The Encoder-Decoder model has a bottleneck: the single context vector must hold the meaning of the entire sentence. For long sentences, this fails.

**Attention** allows the Decoder to look at *all* the Encoder's hidden states (not just the last one) at every step. It computes a weighted sum of these states, focusing (attending) on the words relevant to the current word being translated.

**Bahdanau Attention (Additive):**
$$ e_{(t, i)} = \mathbf{v}^T \tanh(\mathbf{W} \mathbf{s}_{(t-1)} + \mathbf{V} \mathbf{h}_{(i)}) $$
$$ \alpha_{(t, i)} = \text{softmax}(e_{(t, i)}) $$
Where $\alpha$ are the attention weights.

### Attention Is All You Need: The Transformer

In 2017, the Transformer architecture revolutionized NLP by eliminating RNNs entirely.

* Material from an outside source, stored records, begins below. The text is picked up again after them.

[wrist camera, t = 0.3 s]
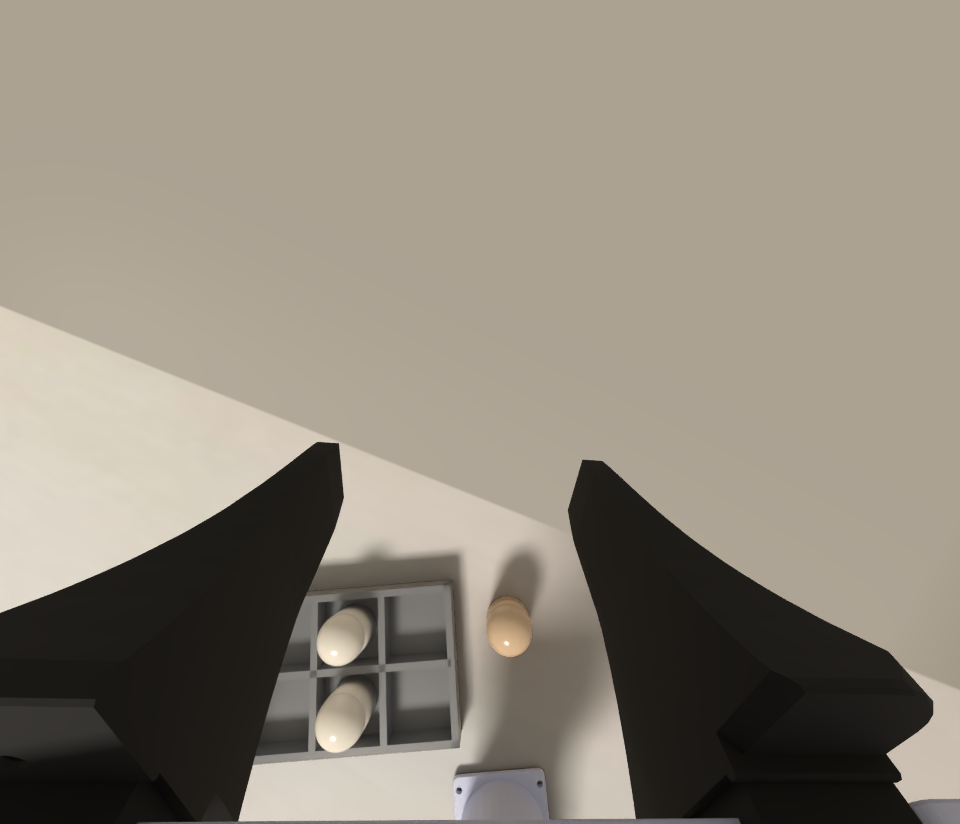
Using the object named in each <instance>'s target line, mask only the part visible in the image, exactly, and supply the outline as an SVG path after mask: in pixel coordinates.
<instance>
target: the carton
mask: <svg viewBox="0 0 960 824" xmlns="http://www.w3.org/2000/svg"><path fill="white" fill-rule="evenodd" d="M351 604H363V605H365V606H367V607H368V608H369V609H370V610H371V611H372V612H373V614H374V616H375V619H376V631H375V634H374V637H373V638H372V640H371V641H370V643H369V644H368V645H367V646H366V647H365V648H364V649H363V650H362V652H361V653H360V654H359V655H358V656H357V657H356V658H355V659H354V660H353V661H352V662H350V663H348V664H346V665H343V666H331V665H328V664H327V663H325V662H324V661H323V660H322V659H321V658H320V656H319V654H318V651H317V645H316V642H317V636H318V633H319V631H320V629H321V627H322V626H323V624H324V623H325V622H326V621H327V620H328V619H329V618H330V617H332V616H333V615H335V614H336V613H338V612H339V611H340V610H342V609H343V608H345V607H346V606H348V605H351ZM353 675H361V676H364V677H366V678H368V679H369V680H370V681H371V682H372V683H373V685H374V687H375V689H376V692H377V705H376V708H375V711H374V713H373V715H372V716H371V718H370V720H369V722H368V724H367V725H366V727H365V729H364V731H363V733H362V734H361V736H360V738H359V739H358V740H357V742H356V743H355V744H354V745H353V746H351V747H350V748H349V749H347V750H345V751H343V752H339V753H332V752H328V751H326V750H325V749H323V748H322V747H321V746H320V744H319V743H318V741H317V739H316V735H315V722H316V717H317V714H318V712H319V710H320V708H321V706H322V705H323V704H324V702H325V701H326V700H327V699H328V697H329V696H330V695H331V694H332V693H333V691H334V690H335V689H336V688H337V687H338V686H339V684H340V683H341V682H342V681H343V680H344V679H346V678H348V677H350V676H353ZM460 739H461V715H460V698H459V681H458V665H457V648H456V631H455V614H454V597H453V580H441V581H429V582H416V583H404V584H392V585H380V586H368V587H356V588H344V589H332V590H320V591H308V592H307V594H306V596H305V599H304V601H303V604H302V606H301V609H300V611H299V614H298V616H297V619H296V622H295V625H294V628H293V631H292V634H291V637H290V641H289V644H288V647H287V650H286V653H285V656H284V659H283V662H282V666H281V669H280V672H279V675H278V679H277V682H276V685H275V688H274V692H273V695H272V698H271V702H270V705H269V709H268V712H267V716H266V719H265V723H264V726H263V730H262V733H261V737H260V740H259V744H258V747H257V751H256V755H255V758H254V762H253V765H257V764H269V763H281V762H293V761H306V760H318V759H330V758H342V757H355V756H367V755H379V754H391V753H404V752H416V751H428V750H440V749H453V748H459V747H460Z"/></svg>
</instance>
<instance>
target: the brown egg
mask: <svg viewBox="0 0 960 824" xmlns="http://www.w3.org/2000/svg"><path fill="white" fill-rule="evenodd" d="M486 632H487V638H488V641H489V643H490V645H491V646H492V648H493V649H494V650H495V651H496V652H497V653H499V654H500V655H503V656H506V657H515V656H518V655H520V654H522V653H523V652H524V651H525V650H526V649H527V648H528V646H529V644H530V642H531V639H532V624H531V621H530V618H529V615H528V613H527V610H526V608H525V606H524V605H523V603H522V602H521V601H519V600H518V599H516V598H514V597H511V596H503V597H500V598H498V599H496V600H495V601H494V602H493V603H492V604H491V605H490V607H489V609H488V612H487V624H486Z"/></svg>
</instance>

It relies solely on Attention mechanisms (Self-Attention and Cross-Attention), allowing for massive parallelization.

**Positional Encodings:**
Since Transformers have no recurrence, they have no sense of order. We add positional encodings (sine/cosine waves) to the embeddings to give the model information about the position of each word.

In [None]:
class PositionalEncoding(keras.layers.Layer):
    def __init__(self, max_steps, max_dims, dtype=tf.float32, **kwargs):
        super().__init__(dtype=dtype, **kwargs)
        if max_dims % 2 == 1: max_dims += 1
        p, i = np.meshgrid(np.arange(max_steps), np.arange(max_dims // 2))
        pos_emb = np.empty((1, max_steps, max_dims))
        pos_emb[0, :, ::2] = np.sin(p / 10000**(2 * i / max_dims)).T
        pos_emb[0, :, 1::2] = np.cos(p / 10000**(2 * i / max_dims)).T
        self.positional_embedding = tf.constant(pos_emb.astype(self.dtype))
    def call(self, inputs):
        shape = tf.shape(inputs)
        return inputs + self.positional_embedding[:, :shape[1], :shape[2]]

# Multi-Head Attention is available in Keras
# attention = keras.layers.MultiHeadAttention(num_heads=8, key_dim=embed_size)